Format the results properly. Printing 10 numbers per line is something you should be able to figure out easily once the rest is done.
Once you have a simple version working you might be able to optimise it in some way.
A straight forward way of checking if a number is prime is by trying all known primes less than it and seeing if it divides evenly into that number.
Example: To find the first couple of primes
Start off with the number 2, it is prime because the only divisors are itself and 1, meaning the only way to multiple two numbers to get 2 is 2 x 1. Likewise for 3.
So that starts us off with two known primes 2 and 3. To check the next number we can check if 4 modulo 2 equals 0. This means when divide 2 into 4 there is no remainder, which means 2 is a factor of 4. Specifically we know 2 x 2 = 4. Thus 4 is not prime.
Moving on to the next number: 5. To check five we try 5 modulo 2 and 5 modulo 3, both of which equals one. So 5 is prime, add it to our list of known primes and then continue on checking the next number. This rather tedious process is great for a computer.
So on and so forth - check the next number by looping through all previous found primes and check if they divide evenly, if all previously found primes don't divide evenly, you have a new prime. Repeat.
You can speed this up by counting by 2's, since all even numbers are divisible by two. Also, another nice trick is you don't have to check any primes greater than the square root of the number, since anything larger would need a smaller prime factor. Cuts your loops in half.
So that is your algorithm to generate a large list of primes.
Collect a good chunk of them in an array, say the first 10,000 or so. And then loop through them, reverse the numbers and see if the result is in your array. If so you have a emirp, continue until you get the first 100 emirps
If the first 10,000 primes don't return 100 emirps. Move on to the next 10,000. Repeat.
For homework, I would use a fairly simplistic isPrime function, pseudo-code along the lines of:
def isPrime (num):
set testDiv1 to 2
while testDiv1 multiplied by testDiv1 is less than or equal to num:
testDiv2 = integer part of (num divided by testDiv1)
if testDiv1 multiplied by testDiv2 is equal to num:
return true
Add 1 to testDiv1
return false
This basically checks whether the number is evenly divisible by any number between 2 and the square root of the number, a primitive primality check. The reson you stop at the square root is because you would have already found a match below it if there was one above it.
For example 100 is 2 times 50, 4 times 25, 5 time 20 and 10 times 10. The next one after that would be 20 times 5 but you don't need to check 20 since it would have been found when you checked 5. Any positive number can be expressed as a product of two other positive numbers, one below the square root and one above (other than the exact square root case of course).
The next tricky bit is the reversal of digits. C has some nice features which will make this easier for you, the pseudo-code is basically:
def reverseDigits (num):
set newNum to zero
while num is not equal to zero:
multiply newnum by ten
add (num modulo ten) to newnum
set num to the integer part of (num divided by ten)
return newNum
In C, you can use int() for integer parts and % for the modulo operator (what's left over when you divide something by something else - like 47 % 10 is 7, 9 % 4 is 1, 1000 % 10 is 0 and so on).

Keypoint text descriptions
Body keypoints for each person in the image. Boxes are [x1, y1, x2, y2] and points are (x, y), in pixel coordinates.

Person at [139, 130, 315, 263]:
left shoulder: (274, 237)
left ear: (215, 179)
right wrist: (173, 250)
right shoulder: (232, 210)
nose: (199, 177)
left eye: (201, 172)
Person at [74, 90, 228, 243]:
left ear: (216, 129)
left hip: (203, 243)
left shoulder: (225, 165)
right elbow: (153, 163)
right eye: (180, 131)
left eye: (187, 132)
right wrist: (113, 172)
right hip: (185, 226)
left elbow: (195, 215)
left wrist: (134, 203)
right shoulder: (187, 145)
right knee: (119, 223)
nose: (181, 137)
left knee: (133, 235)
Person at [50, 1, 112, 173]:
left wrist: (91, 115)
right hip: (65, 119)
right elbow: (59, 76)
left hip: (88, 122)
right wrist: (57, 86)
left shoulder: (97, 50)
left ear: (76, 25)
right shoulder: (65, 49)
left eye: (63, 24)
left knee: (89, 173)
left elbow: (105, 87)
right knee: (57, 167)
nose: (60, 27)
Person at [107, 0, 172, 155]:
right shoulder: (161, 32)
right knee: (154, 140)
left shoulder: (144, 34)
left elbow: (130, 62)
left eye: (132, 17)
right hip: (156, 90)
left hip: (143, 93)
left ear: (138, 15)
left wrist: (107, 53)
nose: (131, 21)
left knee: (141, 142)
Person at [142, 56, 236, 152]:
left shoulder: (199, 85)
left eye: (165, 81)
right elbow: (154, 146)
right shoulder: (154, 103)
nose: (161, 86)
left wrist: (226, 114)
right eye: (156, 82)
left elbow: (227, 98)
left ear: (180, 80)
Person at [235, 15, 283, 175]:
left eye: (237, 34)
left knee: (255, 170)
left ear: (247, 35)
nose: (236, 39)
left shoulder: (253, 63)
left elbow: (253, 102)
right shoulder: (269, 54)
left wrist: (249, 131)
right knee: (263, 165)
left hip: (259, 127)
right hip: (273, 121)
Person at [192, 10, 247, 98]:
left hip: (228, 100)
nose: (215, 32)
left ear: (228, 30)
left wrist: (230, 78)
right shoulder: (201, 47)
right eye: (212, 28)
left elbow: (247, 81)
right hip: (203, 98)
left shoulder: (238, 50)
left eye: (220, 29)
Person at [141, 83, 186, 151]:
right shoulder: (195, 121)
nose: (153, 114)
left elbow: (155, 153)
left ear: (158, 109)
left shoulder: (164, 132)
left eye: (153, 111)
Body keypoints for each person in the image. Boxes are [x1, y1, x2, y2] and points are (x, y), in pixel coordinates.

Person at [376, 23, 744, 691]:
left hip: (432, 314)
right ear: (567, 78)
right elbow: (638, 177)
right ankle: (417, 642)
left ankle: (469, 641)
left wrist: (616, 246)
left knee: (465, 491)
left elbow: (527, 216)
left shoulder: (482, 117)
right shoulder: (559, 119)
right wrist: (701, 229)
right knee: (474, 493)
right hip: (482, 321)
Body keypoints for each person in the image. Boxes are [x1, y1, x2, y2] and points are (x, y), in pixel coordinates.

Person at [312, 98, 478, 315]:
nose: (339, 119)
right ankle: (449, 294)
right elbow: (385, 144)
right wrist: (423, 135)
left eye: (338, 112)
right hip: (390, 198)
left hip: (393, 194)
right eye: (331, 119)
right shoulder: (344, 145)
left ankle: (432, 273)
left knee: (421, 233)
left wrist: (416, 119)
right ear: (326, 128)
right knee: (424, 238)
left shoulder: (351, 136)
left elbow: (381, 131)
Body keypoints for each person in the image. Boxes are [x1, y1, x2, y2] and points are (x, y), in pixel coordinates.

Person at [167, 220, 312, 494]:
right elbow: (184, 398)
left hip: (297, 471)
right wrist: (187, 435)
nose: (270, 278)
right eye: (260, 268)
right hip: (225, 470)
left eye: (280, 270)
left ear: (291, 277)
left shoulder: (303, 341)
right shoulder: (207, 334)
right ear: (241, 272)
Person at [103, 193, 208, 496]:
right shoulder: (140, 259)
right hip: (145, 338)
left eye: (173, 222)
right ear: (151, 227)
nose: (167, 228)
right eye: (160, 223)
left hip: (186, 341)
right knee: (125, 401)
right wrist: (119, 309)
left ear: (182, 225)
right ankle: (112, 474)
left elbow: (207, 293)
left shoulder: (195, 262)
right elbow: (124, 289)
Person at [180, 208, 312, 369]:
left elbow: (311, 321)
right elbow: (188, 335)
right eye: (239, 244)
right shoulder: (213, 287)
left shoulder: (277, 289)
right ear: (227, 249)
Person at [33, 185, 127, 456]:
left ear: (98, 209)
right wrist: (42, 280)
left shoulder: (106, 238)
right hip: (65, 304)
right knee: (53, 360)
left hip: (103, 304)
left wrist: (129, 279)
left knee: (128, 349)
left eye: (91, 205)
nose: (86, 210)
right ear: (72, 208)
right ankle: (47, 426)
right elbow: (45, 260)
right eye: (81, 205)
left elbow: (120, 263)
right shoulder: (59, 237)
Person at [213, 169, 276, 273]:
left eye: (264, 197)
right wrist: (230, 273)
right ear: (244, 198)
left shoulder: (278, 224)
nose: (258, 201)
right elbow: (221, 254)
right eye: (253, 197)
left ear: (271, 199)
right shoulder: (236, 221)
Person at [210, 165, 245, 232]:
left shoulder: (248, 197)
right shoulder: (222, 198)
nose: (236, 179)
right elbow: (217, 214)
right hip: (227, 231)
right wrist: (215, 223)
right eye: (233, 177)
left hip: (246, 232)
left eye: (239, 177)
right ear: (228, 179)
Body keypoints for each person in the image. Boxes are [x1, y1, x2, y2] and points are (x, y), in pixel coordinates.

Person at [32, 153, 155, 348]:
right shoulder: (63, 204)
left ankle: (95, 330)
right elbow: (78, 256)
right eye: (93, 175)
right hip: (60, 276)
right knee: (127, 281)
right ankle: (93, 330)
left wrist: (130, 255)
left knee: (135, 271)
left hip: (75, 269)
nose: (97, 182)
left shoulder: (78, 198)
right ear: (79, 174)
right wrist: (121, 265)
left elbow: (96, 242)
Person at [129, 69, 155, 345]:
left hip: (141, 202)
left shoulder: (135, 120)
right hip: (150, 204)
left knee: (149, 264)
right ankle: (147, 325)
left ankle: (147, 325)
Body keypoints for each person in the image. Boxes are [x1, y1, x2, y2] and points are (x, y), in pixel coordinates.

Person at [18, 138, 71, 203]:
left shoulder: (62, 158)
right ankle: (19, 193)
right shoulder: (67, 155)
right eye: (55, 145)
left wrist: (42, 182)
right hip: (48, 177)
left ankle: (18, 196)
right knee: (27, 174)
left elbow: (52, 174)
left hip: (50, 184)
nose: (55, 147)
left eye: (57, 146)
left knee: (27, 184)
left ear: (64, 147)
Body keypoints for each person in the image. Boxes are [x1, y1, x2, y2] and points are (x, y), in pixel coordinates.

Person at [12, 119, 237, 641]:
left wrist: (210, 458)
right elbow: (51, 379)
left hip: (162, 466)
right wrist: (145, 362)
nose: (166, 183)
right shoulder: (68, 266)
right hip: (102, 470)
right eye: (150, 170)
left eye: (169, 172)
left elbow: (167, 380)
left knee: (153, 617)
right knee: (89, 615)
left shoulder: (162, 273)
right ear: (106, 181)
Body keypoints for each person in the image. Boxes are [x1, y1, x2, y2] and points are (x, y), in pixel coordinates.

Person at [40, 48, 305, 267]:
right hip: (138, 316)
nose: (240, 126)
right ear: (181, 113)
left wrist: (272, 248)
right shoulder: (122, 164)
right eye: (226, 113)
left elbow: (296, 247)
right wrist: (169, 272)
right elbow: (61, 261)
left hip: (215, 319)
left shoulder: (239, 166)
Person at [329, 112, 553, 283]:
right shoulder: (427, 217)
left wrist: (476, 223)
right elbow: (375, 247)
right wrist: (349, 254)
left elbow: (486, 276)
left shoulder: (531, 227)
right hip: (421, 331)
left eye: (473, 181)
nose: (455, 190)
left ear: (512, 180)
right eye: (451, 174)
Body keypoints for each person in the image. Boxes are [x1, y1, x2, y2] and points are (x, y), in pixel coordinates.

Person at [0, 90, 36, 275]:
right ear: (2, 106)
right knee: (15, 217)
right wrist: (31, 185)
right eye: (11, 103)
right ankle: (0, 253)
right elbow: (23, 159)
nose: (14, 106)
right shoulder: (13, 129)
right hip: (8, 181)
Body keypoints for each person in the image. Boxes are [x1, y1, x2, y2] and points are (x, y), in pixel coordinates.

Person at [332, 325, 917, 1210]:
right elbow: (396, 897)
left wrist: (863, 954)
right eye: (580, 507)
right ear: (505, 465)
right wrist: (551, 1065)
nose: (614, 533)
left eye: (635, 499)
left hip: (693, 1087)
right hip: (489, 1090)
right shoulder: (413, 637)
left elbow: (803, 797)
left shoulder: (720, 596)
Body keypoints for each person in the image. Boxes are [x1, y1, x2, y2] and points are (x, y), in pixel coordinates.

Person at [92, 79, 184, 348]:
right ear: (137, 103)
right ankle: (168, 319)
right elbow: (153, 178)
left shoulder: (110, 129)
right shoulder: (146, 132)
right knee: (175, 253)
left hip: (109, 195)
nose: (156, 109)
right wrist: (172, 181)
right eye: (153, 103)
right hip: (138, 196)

> Exercise instructions:
1. Condense the paragraph of the text on primes and emirps that begins "You can speed this up by counting by 2's" into a short bulleted list that keeps its main facts.
2. In the text on primes and emirps, list every modulo calculation given as an example in the final paragraph, each with its stated result.
3. From the text on primes and emirps, copy out the passage starting at "A straight forward" and ending at "for a computer.".

> Results for the exercise:
1.
- Count by 2's to speed things up, since all even numbers are divisible by two.
- Don't check any primes greater than the square root of the number, since anything larger would need a smaller prime factor.
- This cuts the loops in half.

2.
- 47 % 10 is 7
- 9 % 4 is 1
- 1000 % 10 is 0

3.
A straight forward way of checking if a number is prime is by trying all known primes less than it and seeing if it divides evenly into that number.
Example: To find the first couple of primes
Start off with the number 2, it is prime because the only divisors are itself and 1, meaning the only way to multiple two numbers to get 2 is 2 x 1. Likewise for 3.
So that starts us off with two known primes 2 and 3. To check the next number we can check if 4 modulo 2 equals 0. This means when divide 2 into 4 there is no remainder, which means 2 is a factor of 4. Specifically we know 2 x 2 = 4. Thus 4 is not prime.
Moving on to the next number: 5. To check five we try 5 modulo 2 and 5 modulo 3, both of which equals one. So 5 is prime, add it to our list of known primes and then continue on checking the next number. This rather tedious process is great for a computer.